» **Given passage**:
Designing a Secure LLM-Integrated B2B Platform on AWS
This article details the architectural decisions and security considerations for building a Model Context Protocol (MCP) server on AWS to integrate LLM clients with a B2B intelligence platform managing over one million company profiles. The core focus is on treating the MCP server as a first-class production interface with strict contracts, separating read and write operations, and robust validation to ensure safety and scalability with real business data.
Read original on InfoQ CloudIntroduction to LLM-Integrated B2B Platform Architecture
The article describes the design and implementation of an MCP server to enable an LLM client to interact with a B2B intelligence platform. The primary challenge was to create a safe and scalable bridge between the LLM and sensitive production data, rather than a simple API wrapper. This involved treating the MCP server as a first-class interface with its own contracts, security assumptions, and operational controls. The underlying platform, built on AWS AppSync, stores over one million company profiles, necessitating a design that prioritizes scale, narrow tool boundaries, predictable request handling, and clear auditability.
Core Architectural Principles
- First-class Interface: The MCP server is not a thin wrapper but a dedicated interface with its own design considerations.
- Narrow Tool Boundaries: Business logic is kept within narrowly scoped tools rather than pushed into the LLM layer, making the system easier to test and reason about.
- Separation of Concerns: AppSync remains the system of record for backend access, preventing the MCP layer from becoming an ad hoc integration point.
- Contract Enforcement: The MCP server acts as a contract-enforcing layer, normalizing user requests into explicit tool calls and ensuring consistent response shapes.
End-to-End Request Flow
The request flow from an LLM client to the backend involves several distinct layers, ensuring robust validation and secure execution:
- LLM Client Tool Call: Sends a JSON argument payload over the MCP stdio transport.
- MCP Server Dispatch: The `mcp-go` library dispatches the call to the registered tool handler.
- Argument Parsing and Validation: Tool handlers parse arguments into typed Go structs, perform required field checks, enforce limits (e.g., max 100 results), trim/normalize inputs, and check `mutationsAllowed` for write operations. Requests fail immediately if validation fails.
- GraphQL Execution: The tool constructs GraphQL variables and executes against the AppSync endpoint, with the GraphQL client handling authentication (OIDC, API key, AWS SigV4) and HTTP errors.
- Response Shaping: GraphQL responses are unmarshaled into internal types and then mapped to flat, AI-friendly public types, ensuring consistent output for the LLM.
- Serialization and Return: The result is serialized to JSON and returned to the LLM client as a `CallToolResult`.

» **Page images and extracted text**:
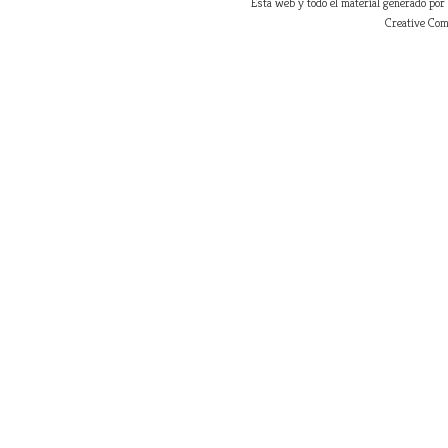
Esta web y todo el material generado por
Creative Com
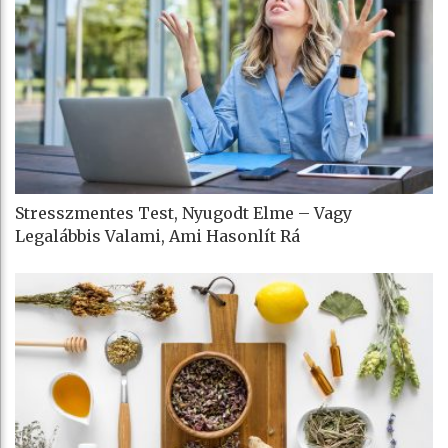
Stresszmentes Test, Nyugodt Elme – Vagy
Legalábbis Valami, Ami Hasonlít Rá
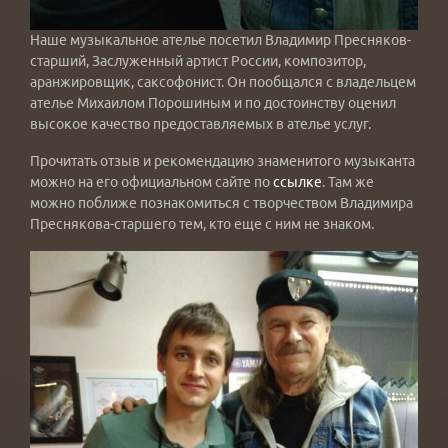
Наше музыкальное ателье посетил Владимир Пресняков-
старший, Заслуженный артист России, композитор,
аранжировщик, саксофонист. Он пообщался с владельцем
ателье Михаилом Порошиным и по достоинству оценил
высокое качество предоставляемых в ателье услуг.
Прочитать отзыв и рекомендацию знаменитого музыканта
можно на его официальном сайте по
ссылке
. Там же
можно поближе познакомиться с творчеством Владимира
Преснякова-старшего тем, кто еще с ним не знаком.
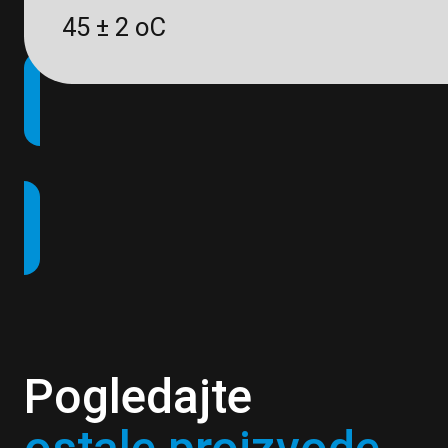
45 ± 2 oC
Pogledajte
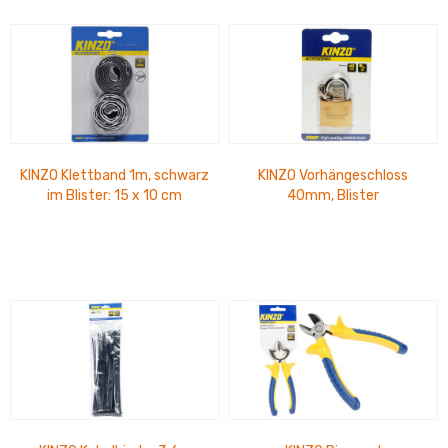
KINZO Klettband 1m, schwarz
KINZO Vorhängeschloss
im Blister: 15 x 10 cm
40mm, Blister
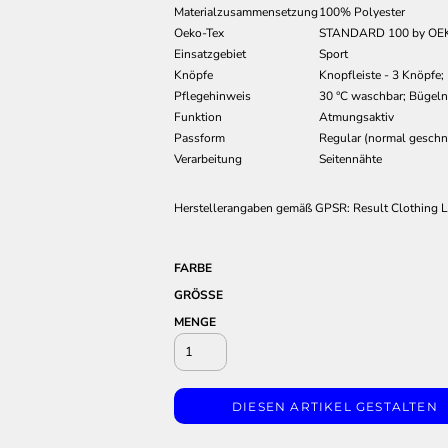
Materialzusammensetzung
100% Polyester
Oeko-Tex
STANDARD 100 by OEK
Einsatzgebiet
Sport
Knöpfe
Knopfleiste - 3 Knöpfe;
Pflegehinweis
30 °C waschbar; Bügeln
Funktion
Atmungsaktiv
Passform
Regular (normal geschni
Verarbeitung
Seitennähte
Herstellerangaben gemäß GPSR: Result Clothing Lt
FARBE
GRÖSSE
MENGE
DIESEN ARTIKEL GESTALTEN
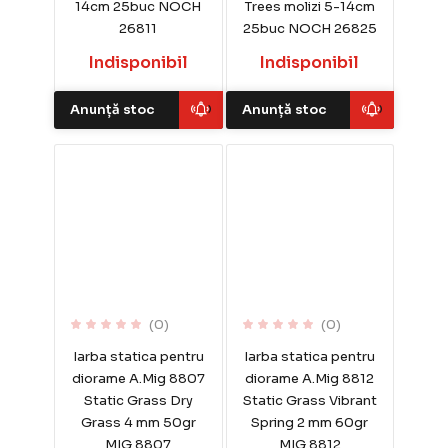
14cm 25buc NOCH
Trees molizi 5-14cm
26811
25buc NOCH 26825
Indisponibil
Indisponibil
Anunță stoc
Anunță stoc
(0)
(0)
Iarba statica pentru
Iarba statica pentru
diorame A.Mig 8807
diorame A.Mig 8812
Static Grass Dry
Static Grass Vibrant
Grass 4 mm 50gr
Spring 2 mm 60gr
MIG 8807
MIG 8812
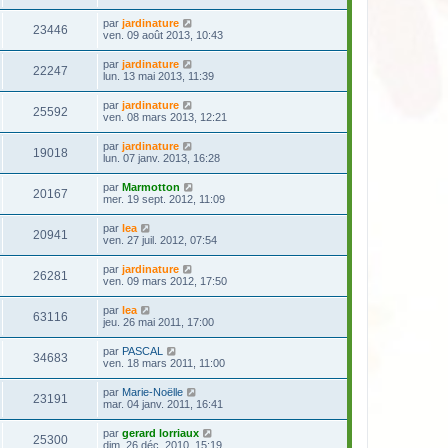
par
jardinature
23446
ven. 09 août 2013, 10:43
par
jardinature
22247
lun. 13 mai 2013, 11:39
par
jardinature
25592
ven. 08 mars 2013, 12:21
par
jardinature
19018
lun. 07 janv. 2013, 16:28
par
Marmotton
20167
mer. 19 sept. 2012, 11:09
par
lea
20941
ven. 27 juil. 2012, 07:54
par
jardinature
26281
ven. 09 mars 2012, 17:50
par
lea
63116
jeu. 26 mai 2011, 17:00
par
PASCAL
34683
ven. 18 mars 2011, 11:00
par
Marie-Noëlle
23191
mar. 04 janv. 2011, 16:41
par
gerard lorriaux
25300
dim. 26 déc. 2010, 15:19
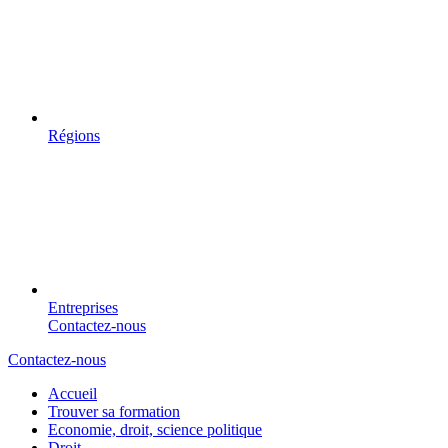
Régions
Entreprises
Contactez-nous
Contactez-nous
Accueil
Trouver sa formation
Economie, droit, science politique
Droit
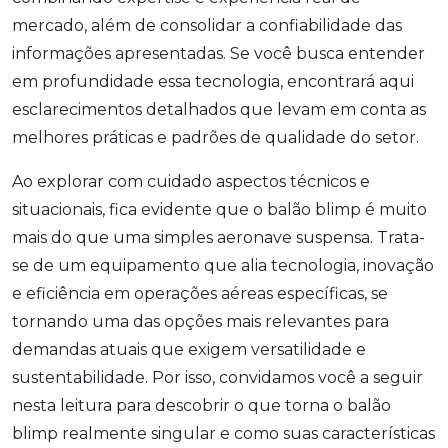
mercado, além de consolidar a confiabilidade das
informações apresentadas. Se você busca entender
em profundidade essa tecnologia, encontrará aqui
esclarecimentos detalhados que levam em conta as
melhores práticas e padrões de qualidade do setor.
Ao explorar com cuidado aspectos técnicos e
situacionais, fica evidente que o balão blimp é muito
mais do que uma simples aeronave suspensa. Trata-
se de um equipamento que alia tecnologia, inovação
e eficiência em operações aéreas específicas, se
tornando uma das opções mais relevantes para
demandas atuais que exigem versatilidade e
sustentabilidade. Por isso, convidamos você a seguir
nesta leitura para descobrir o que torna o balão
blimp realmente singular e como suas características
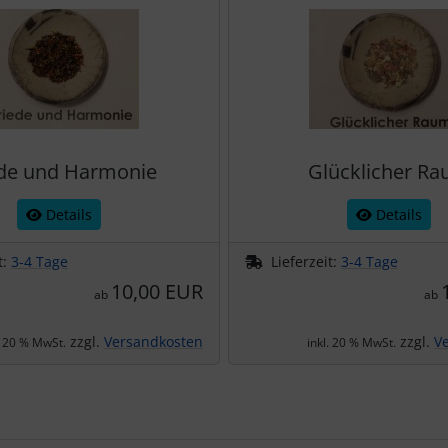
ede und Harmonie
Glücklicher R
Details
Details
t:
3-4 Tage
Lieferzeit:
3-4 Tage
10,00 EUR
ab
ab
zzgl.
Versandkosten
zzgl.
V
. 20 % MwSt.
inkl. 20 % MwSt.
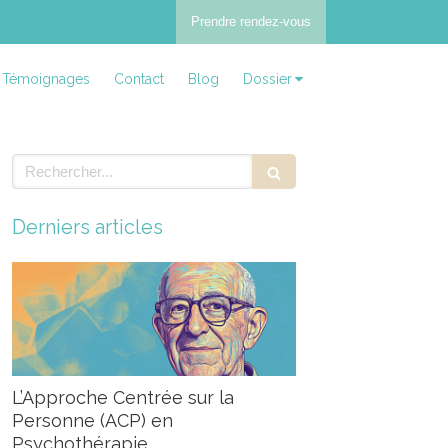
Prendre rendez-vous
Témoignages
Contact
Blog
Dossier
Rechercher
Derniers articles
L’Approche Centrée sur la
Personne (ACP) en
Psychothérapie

» **Problems and tasks**:
#1 Summarize the article on the MCP server for the B2B platform in two sentences.
#2 Write the next part of the article on the MCP server for the B2B platform, picking up after its description of the request flow.
This material has no connection to the article on the MCP server for the B2B platform.

» **Exercise responses**:
#1 The article describes building an MCP server on AWS that connects an LLM client to a B2B intelligence platform holding over one million company profiles. The server is treated as a first-class production interface with strict contracts, narrow tool boundaries, separate read and write operations, and layered validation before GraphQL calls reach AWS AppSync.

#2
Key Isolation Principle
A critical design choice is that the MCP server never passes raw user input directly to GraphQL, nor does it return raw GraphQL responses to the client. This isolation minimizes the risk of prompt-level ambiguity affecting backend behavior directly.
Strict Separation of Read and Write Operations
One of the most crucial architectural decisions was to rigorously separate read and write operations from the outset. Unlike many prototype examples, where tools might combine search, update, and orchestration, this system explicitly divides these functionalities. Read paths are strictly read-only, and mutation-capable actions are blocked by default via an `allowMutations` flag at the tool registry level. This design significantly enhances safety, simplifies testing, and improves auditability by ensuring tools express a single, clear intent.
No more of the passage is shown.